▶ **Directions**
A: In the patent on dust-reduced wax mixtures, who is named as the current assignee?
B: Please continue the patent on dust-reduced micronized wax mixtures, starting right after its last sentence.

--- Text for analysis Enclosed Below ---

US20080318821A1

US20080318821A1 - Dust-reduced Micronized wax mixtures comprising Polyethylene Glycol (PEG) compounds

Info

Publication number: US20080318821A1
Application number: US12/214,752
Authority: US
Inventors: Anja Heinze; Ernst Krendlinger; Michael Wernicke
Original assignee: Clariant International Ltd
Current assignee: Clariant Finance BVI Ltd
Priority date: 2007-06-20
Filing date: 2008-06-20
Publication date: 2008-12-25
Also published as: JP2009001795A; EP2006322A1; DE102007028308A1

Abstract

Wax mixture with reduced dust formation, comprising two or more components A, B, C and/or D, component A acting as an auxiliary and comprising one or more polyethylene glycols or polyethylene glycol derivatives, and component B standing for one or more amide waxes, component C for one or more hydrocarbon waxes, and component D for one or more oxidized long-chain hydrocarbon waxes.

Description

The present invention is described in the German priority application No. 102007028308.5, filed Jun. 20, 2007, which is hereby incorporated by reference as is fully disclosed herein.
The invention relates to mixtures of finely ground waxes comprising two or more components A, B, C and/or D and exhibiting reduced dust formation.
The use of waxes as processing assistants for plastics, for dispersing pigments in plastics, as additives to printing inks and coating materials, as processing assistants for powder coating materials, and in a range of further applications, is known. These applications often require waxes in ground form, permitting lower-energy and hence more economic processing, enhanced dispersion, and lower levels of addition. Products of this kind are known that are based on hydrocarbons or amide waxes. They are readily grindable and for different applications are also combined with other products, such as PTFE powders.
With apolar media such as aliphatic or aromatic solvents, polyethylene, polypropylene, and other apolar compounds, the compatibility of these apolar waxes is very good. More and more, however, finely ground waxes are desired for polar systems as well, since apolar waxes can be used here only in some cases, since there are often instances of incompatibility.
For this purpose it is possible alternatively to use oxidized hydrocarbon waxes or natural polar waxes and their derivatives, such as montan wax acid derivatives.
Products of this kind are known, such as Ceridust® 3715 or Ceridust® 5551 from Clariant Produkte (Deutschland) GmbH, for example. Their application is restricted, however, owing to the low grinding yield and the associated lack of economy. Wax powders can be produced, alternatively, by spray drying; in that case, however, there may be restrictions in terms of thermal durability and viscosity and also in terms of the combination of different waxes and/or wax powders.

--- End of Enclosed Text for analysis ---
--- Record excerpts Enclosed Below ---

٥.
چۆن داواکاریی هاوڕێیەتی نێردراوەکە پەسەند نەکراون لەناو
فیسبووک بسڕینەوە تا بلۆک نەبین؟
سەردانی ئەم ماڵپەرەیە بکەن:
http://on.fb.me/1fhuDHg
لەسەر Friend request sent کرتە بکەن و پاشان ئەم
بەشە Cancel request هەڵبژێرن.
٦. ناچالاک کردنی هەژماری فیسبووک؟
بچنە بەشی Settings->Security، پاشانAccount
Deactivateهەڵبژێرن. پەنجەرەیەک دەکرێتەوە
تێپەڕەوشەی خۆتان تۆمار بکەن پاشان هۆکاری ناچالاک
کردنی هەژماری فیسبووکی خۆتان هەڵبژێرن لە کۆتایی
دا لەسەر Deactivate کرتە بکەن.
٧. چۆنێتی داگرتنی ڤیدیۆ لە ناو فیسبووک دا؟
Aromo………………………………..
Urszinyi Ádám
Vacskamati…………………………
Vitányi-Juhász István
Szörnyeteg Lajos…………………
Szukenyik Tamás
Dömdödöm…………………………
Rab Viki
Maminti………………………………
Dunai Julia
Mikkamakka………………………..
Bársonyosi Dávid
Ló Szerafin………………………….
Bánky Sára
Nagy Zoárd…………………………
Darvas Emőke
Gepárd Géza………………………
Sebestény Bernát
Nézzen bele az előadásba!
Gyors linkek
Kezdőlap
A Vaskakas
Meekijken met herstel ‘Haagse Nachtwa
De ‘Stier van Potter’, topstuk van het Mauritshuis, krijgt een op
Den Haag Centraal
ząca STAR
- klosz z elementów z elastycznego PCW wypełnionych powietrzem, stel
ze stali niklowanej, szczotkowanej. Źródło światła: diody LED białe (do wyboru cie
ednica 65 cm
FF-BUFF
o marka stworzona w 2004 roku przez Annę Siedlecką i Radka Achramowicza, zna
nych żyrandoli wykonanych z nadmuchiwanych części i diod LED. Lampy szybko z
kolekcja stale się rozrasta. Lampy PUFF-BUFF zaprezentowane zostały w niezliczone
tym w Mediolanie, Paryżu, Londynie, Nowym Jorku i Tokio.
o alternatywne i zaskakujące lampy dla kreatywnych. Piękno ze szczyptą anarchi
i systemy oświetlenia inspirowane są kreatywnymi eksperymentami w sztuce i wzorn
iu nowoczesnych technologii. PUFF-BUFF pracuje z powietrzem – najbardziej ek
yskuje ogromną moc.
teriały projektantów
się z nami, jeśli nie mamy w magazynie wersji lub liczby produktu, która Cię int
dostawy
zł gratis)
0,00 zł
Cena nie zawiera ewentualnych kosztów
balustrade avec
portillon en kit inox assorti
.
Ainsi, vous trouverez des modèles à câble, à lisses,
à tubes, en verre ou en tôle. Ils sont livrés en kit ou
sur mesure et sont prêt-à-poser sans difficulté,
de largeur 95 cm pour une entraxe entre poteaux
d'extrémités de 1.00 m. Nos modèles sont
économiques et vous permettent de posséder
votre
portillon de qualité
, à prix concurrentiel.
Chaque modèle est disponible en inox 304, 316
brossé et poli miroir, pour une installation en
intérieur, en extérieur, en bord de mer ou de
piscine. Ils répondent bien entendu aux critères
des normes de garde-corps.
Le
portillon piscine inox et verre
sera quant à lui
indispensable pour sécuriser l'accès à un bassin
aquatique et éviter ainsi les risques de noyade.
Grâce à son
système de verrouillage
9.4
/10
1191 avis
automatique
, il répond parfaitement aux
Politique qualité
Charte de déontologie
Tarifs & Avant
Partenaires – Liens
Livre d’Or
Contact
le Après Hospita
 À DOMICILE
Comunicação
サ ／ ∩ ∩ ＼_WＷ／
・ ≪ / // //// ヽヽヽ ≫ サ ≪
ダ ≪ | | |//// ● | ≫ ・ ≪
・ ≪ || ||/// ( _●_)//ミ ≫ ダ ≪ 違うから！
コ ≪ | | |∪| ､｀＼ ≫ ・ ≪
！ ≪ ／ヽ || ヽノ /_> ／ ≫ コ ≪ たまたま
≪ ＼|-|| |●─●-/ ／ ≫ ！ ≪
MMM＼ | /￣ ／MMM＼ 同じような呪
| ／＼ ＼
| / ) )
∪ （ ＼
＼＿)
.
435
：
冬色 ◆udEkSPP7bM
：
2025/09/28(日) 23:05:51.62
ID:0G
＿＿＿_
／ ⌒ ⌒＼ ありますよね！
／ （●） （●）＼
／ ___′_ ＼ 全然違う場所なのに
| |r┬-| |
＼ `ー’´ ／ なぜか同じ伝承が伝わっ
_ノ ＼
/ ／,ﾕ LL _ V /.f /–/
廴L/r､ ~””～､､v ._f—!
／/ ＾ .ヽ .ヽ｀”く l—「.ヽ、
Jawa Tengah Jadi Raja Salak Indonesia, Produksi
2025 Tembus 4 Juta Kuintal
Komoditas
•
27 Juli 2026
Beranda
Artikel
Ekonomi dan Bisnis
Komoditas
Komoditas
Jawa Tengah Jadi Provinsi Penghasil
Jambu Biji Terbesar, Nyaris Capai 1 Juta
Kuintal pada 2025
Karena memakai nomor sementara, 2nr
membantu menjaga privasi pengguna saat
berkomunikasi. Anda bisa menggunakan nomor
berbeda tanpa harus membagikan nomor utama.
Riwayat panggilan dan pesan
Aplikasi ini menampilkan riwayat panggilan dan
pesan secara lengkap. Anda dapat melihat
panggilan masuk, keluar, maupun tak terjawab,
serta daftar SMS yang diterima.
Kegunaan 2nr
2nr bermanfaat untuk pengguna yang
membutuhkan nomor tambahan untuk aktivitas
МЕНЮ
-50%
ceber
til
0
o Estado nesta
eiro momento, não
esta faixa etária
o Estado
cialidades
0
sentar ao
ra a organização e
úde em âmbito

--- End of Enclosed Record excerpts ---

▶ **Results for each task**
A: Clariant Finance BVI Ltd

B:
On the basis of the known grinding techniques and the ultrafine powders produced using them, a disadvantage effecting production and user processing is the explosion hazard due to dusts that form, a disadvantage which can be avoided by means of the wax formulations of the invention.
The problem addressed is that of providing wax mixtures which can be added to the grinding operation during production without adversely affecting the economy of the operation or the properties of the end product, and at the same time minimizing the formation of dust during production and/or processing, a task which the existing, state-of-the-art products are unable to accomplish.
Surprisingly it has been found that through the addition of wax mixtures comprising polyethylene glycol or its derivatives to the wax components for grinding it is possible to minimize the formation of dusts during the production and/or processing of the finely ground wax products.
The present invention accordingly provides wax mixtures with reduced dust formation, comprising two or more components A, B, C and/or D, component A acting as an auxiliary and comprising one or more polyethylene glycols or polyethylene glycol derivatives. Amide waxes can be used as component B, hydrocarbon waxes as component C, and oxidized long-chain hydrocarbon waxes as component D.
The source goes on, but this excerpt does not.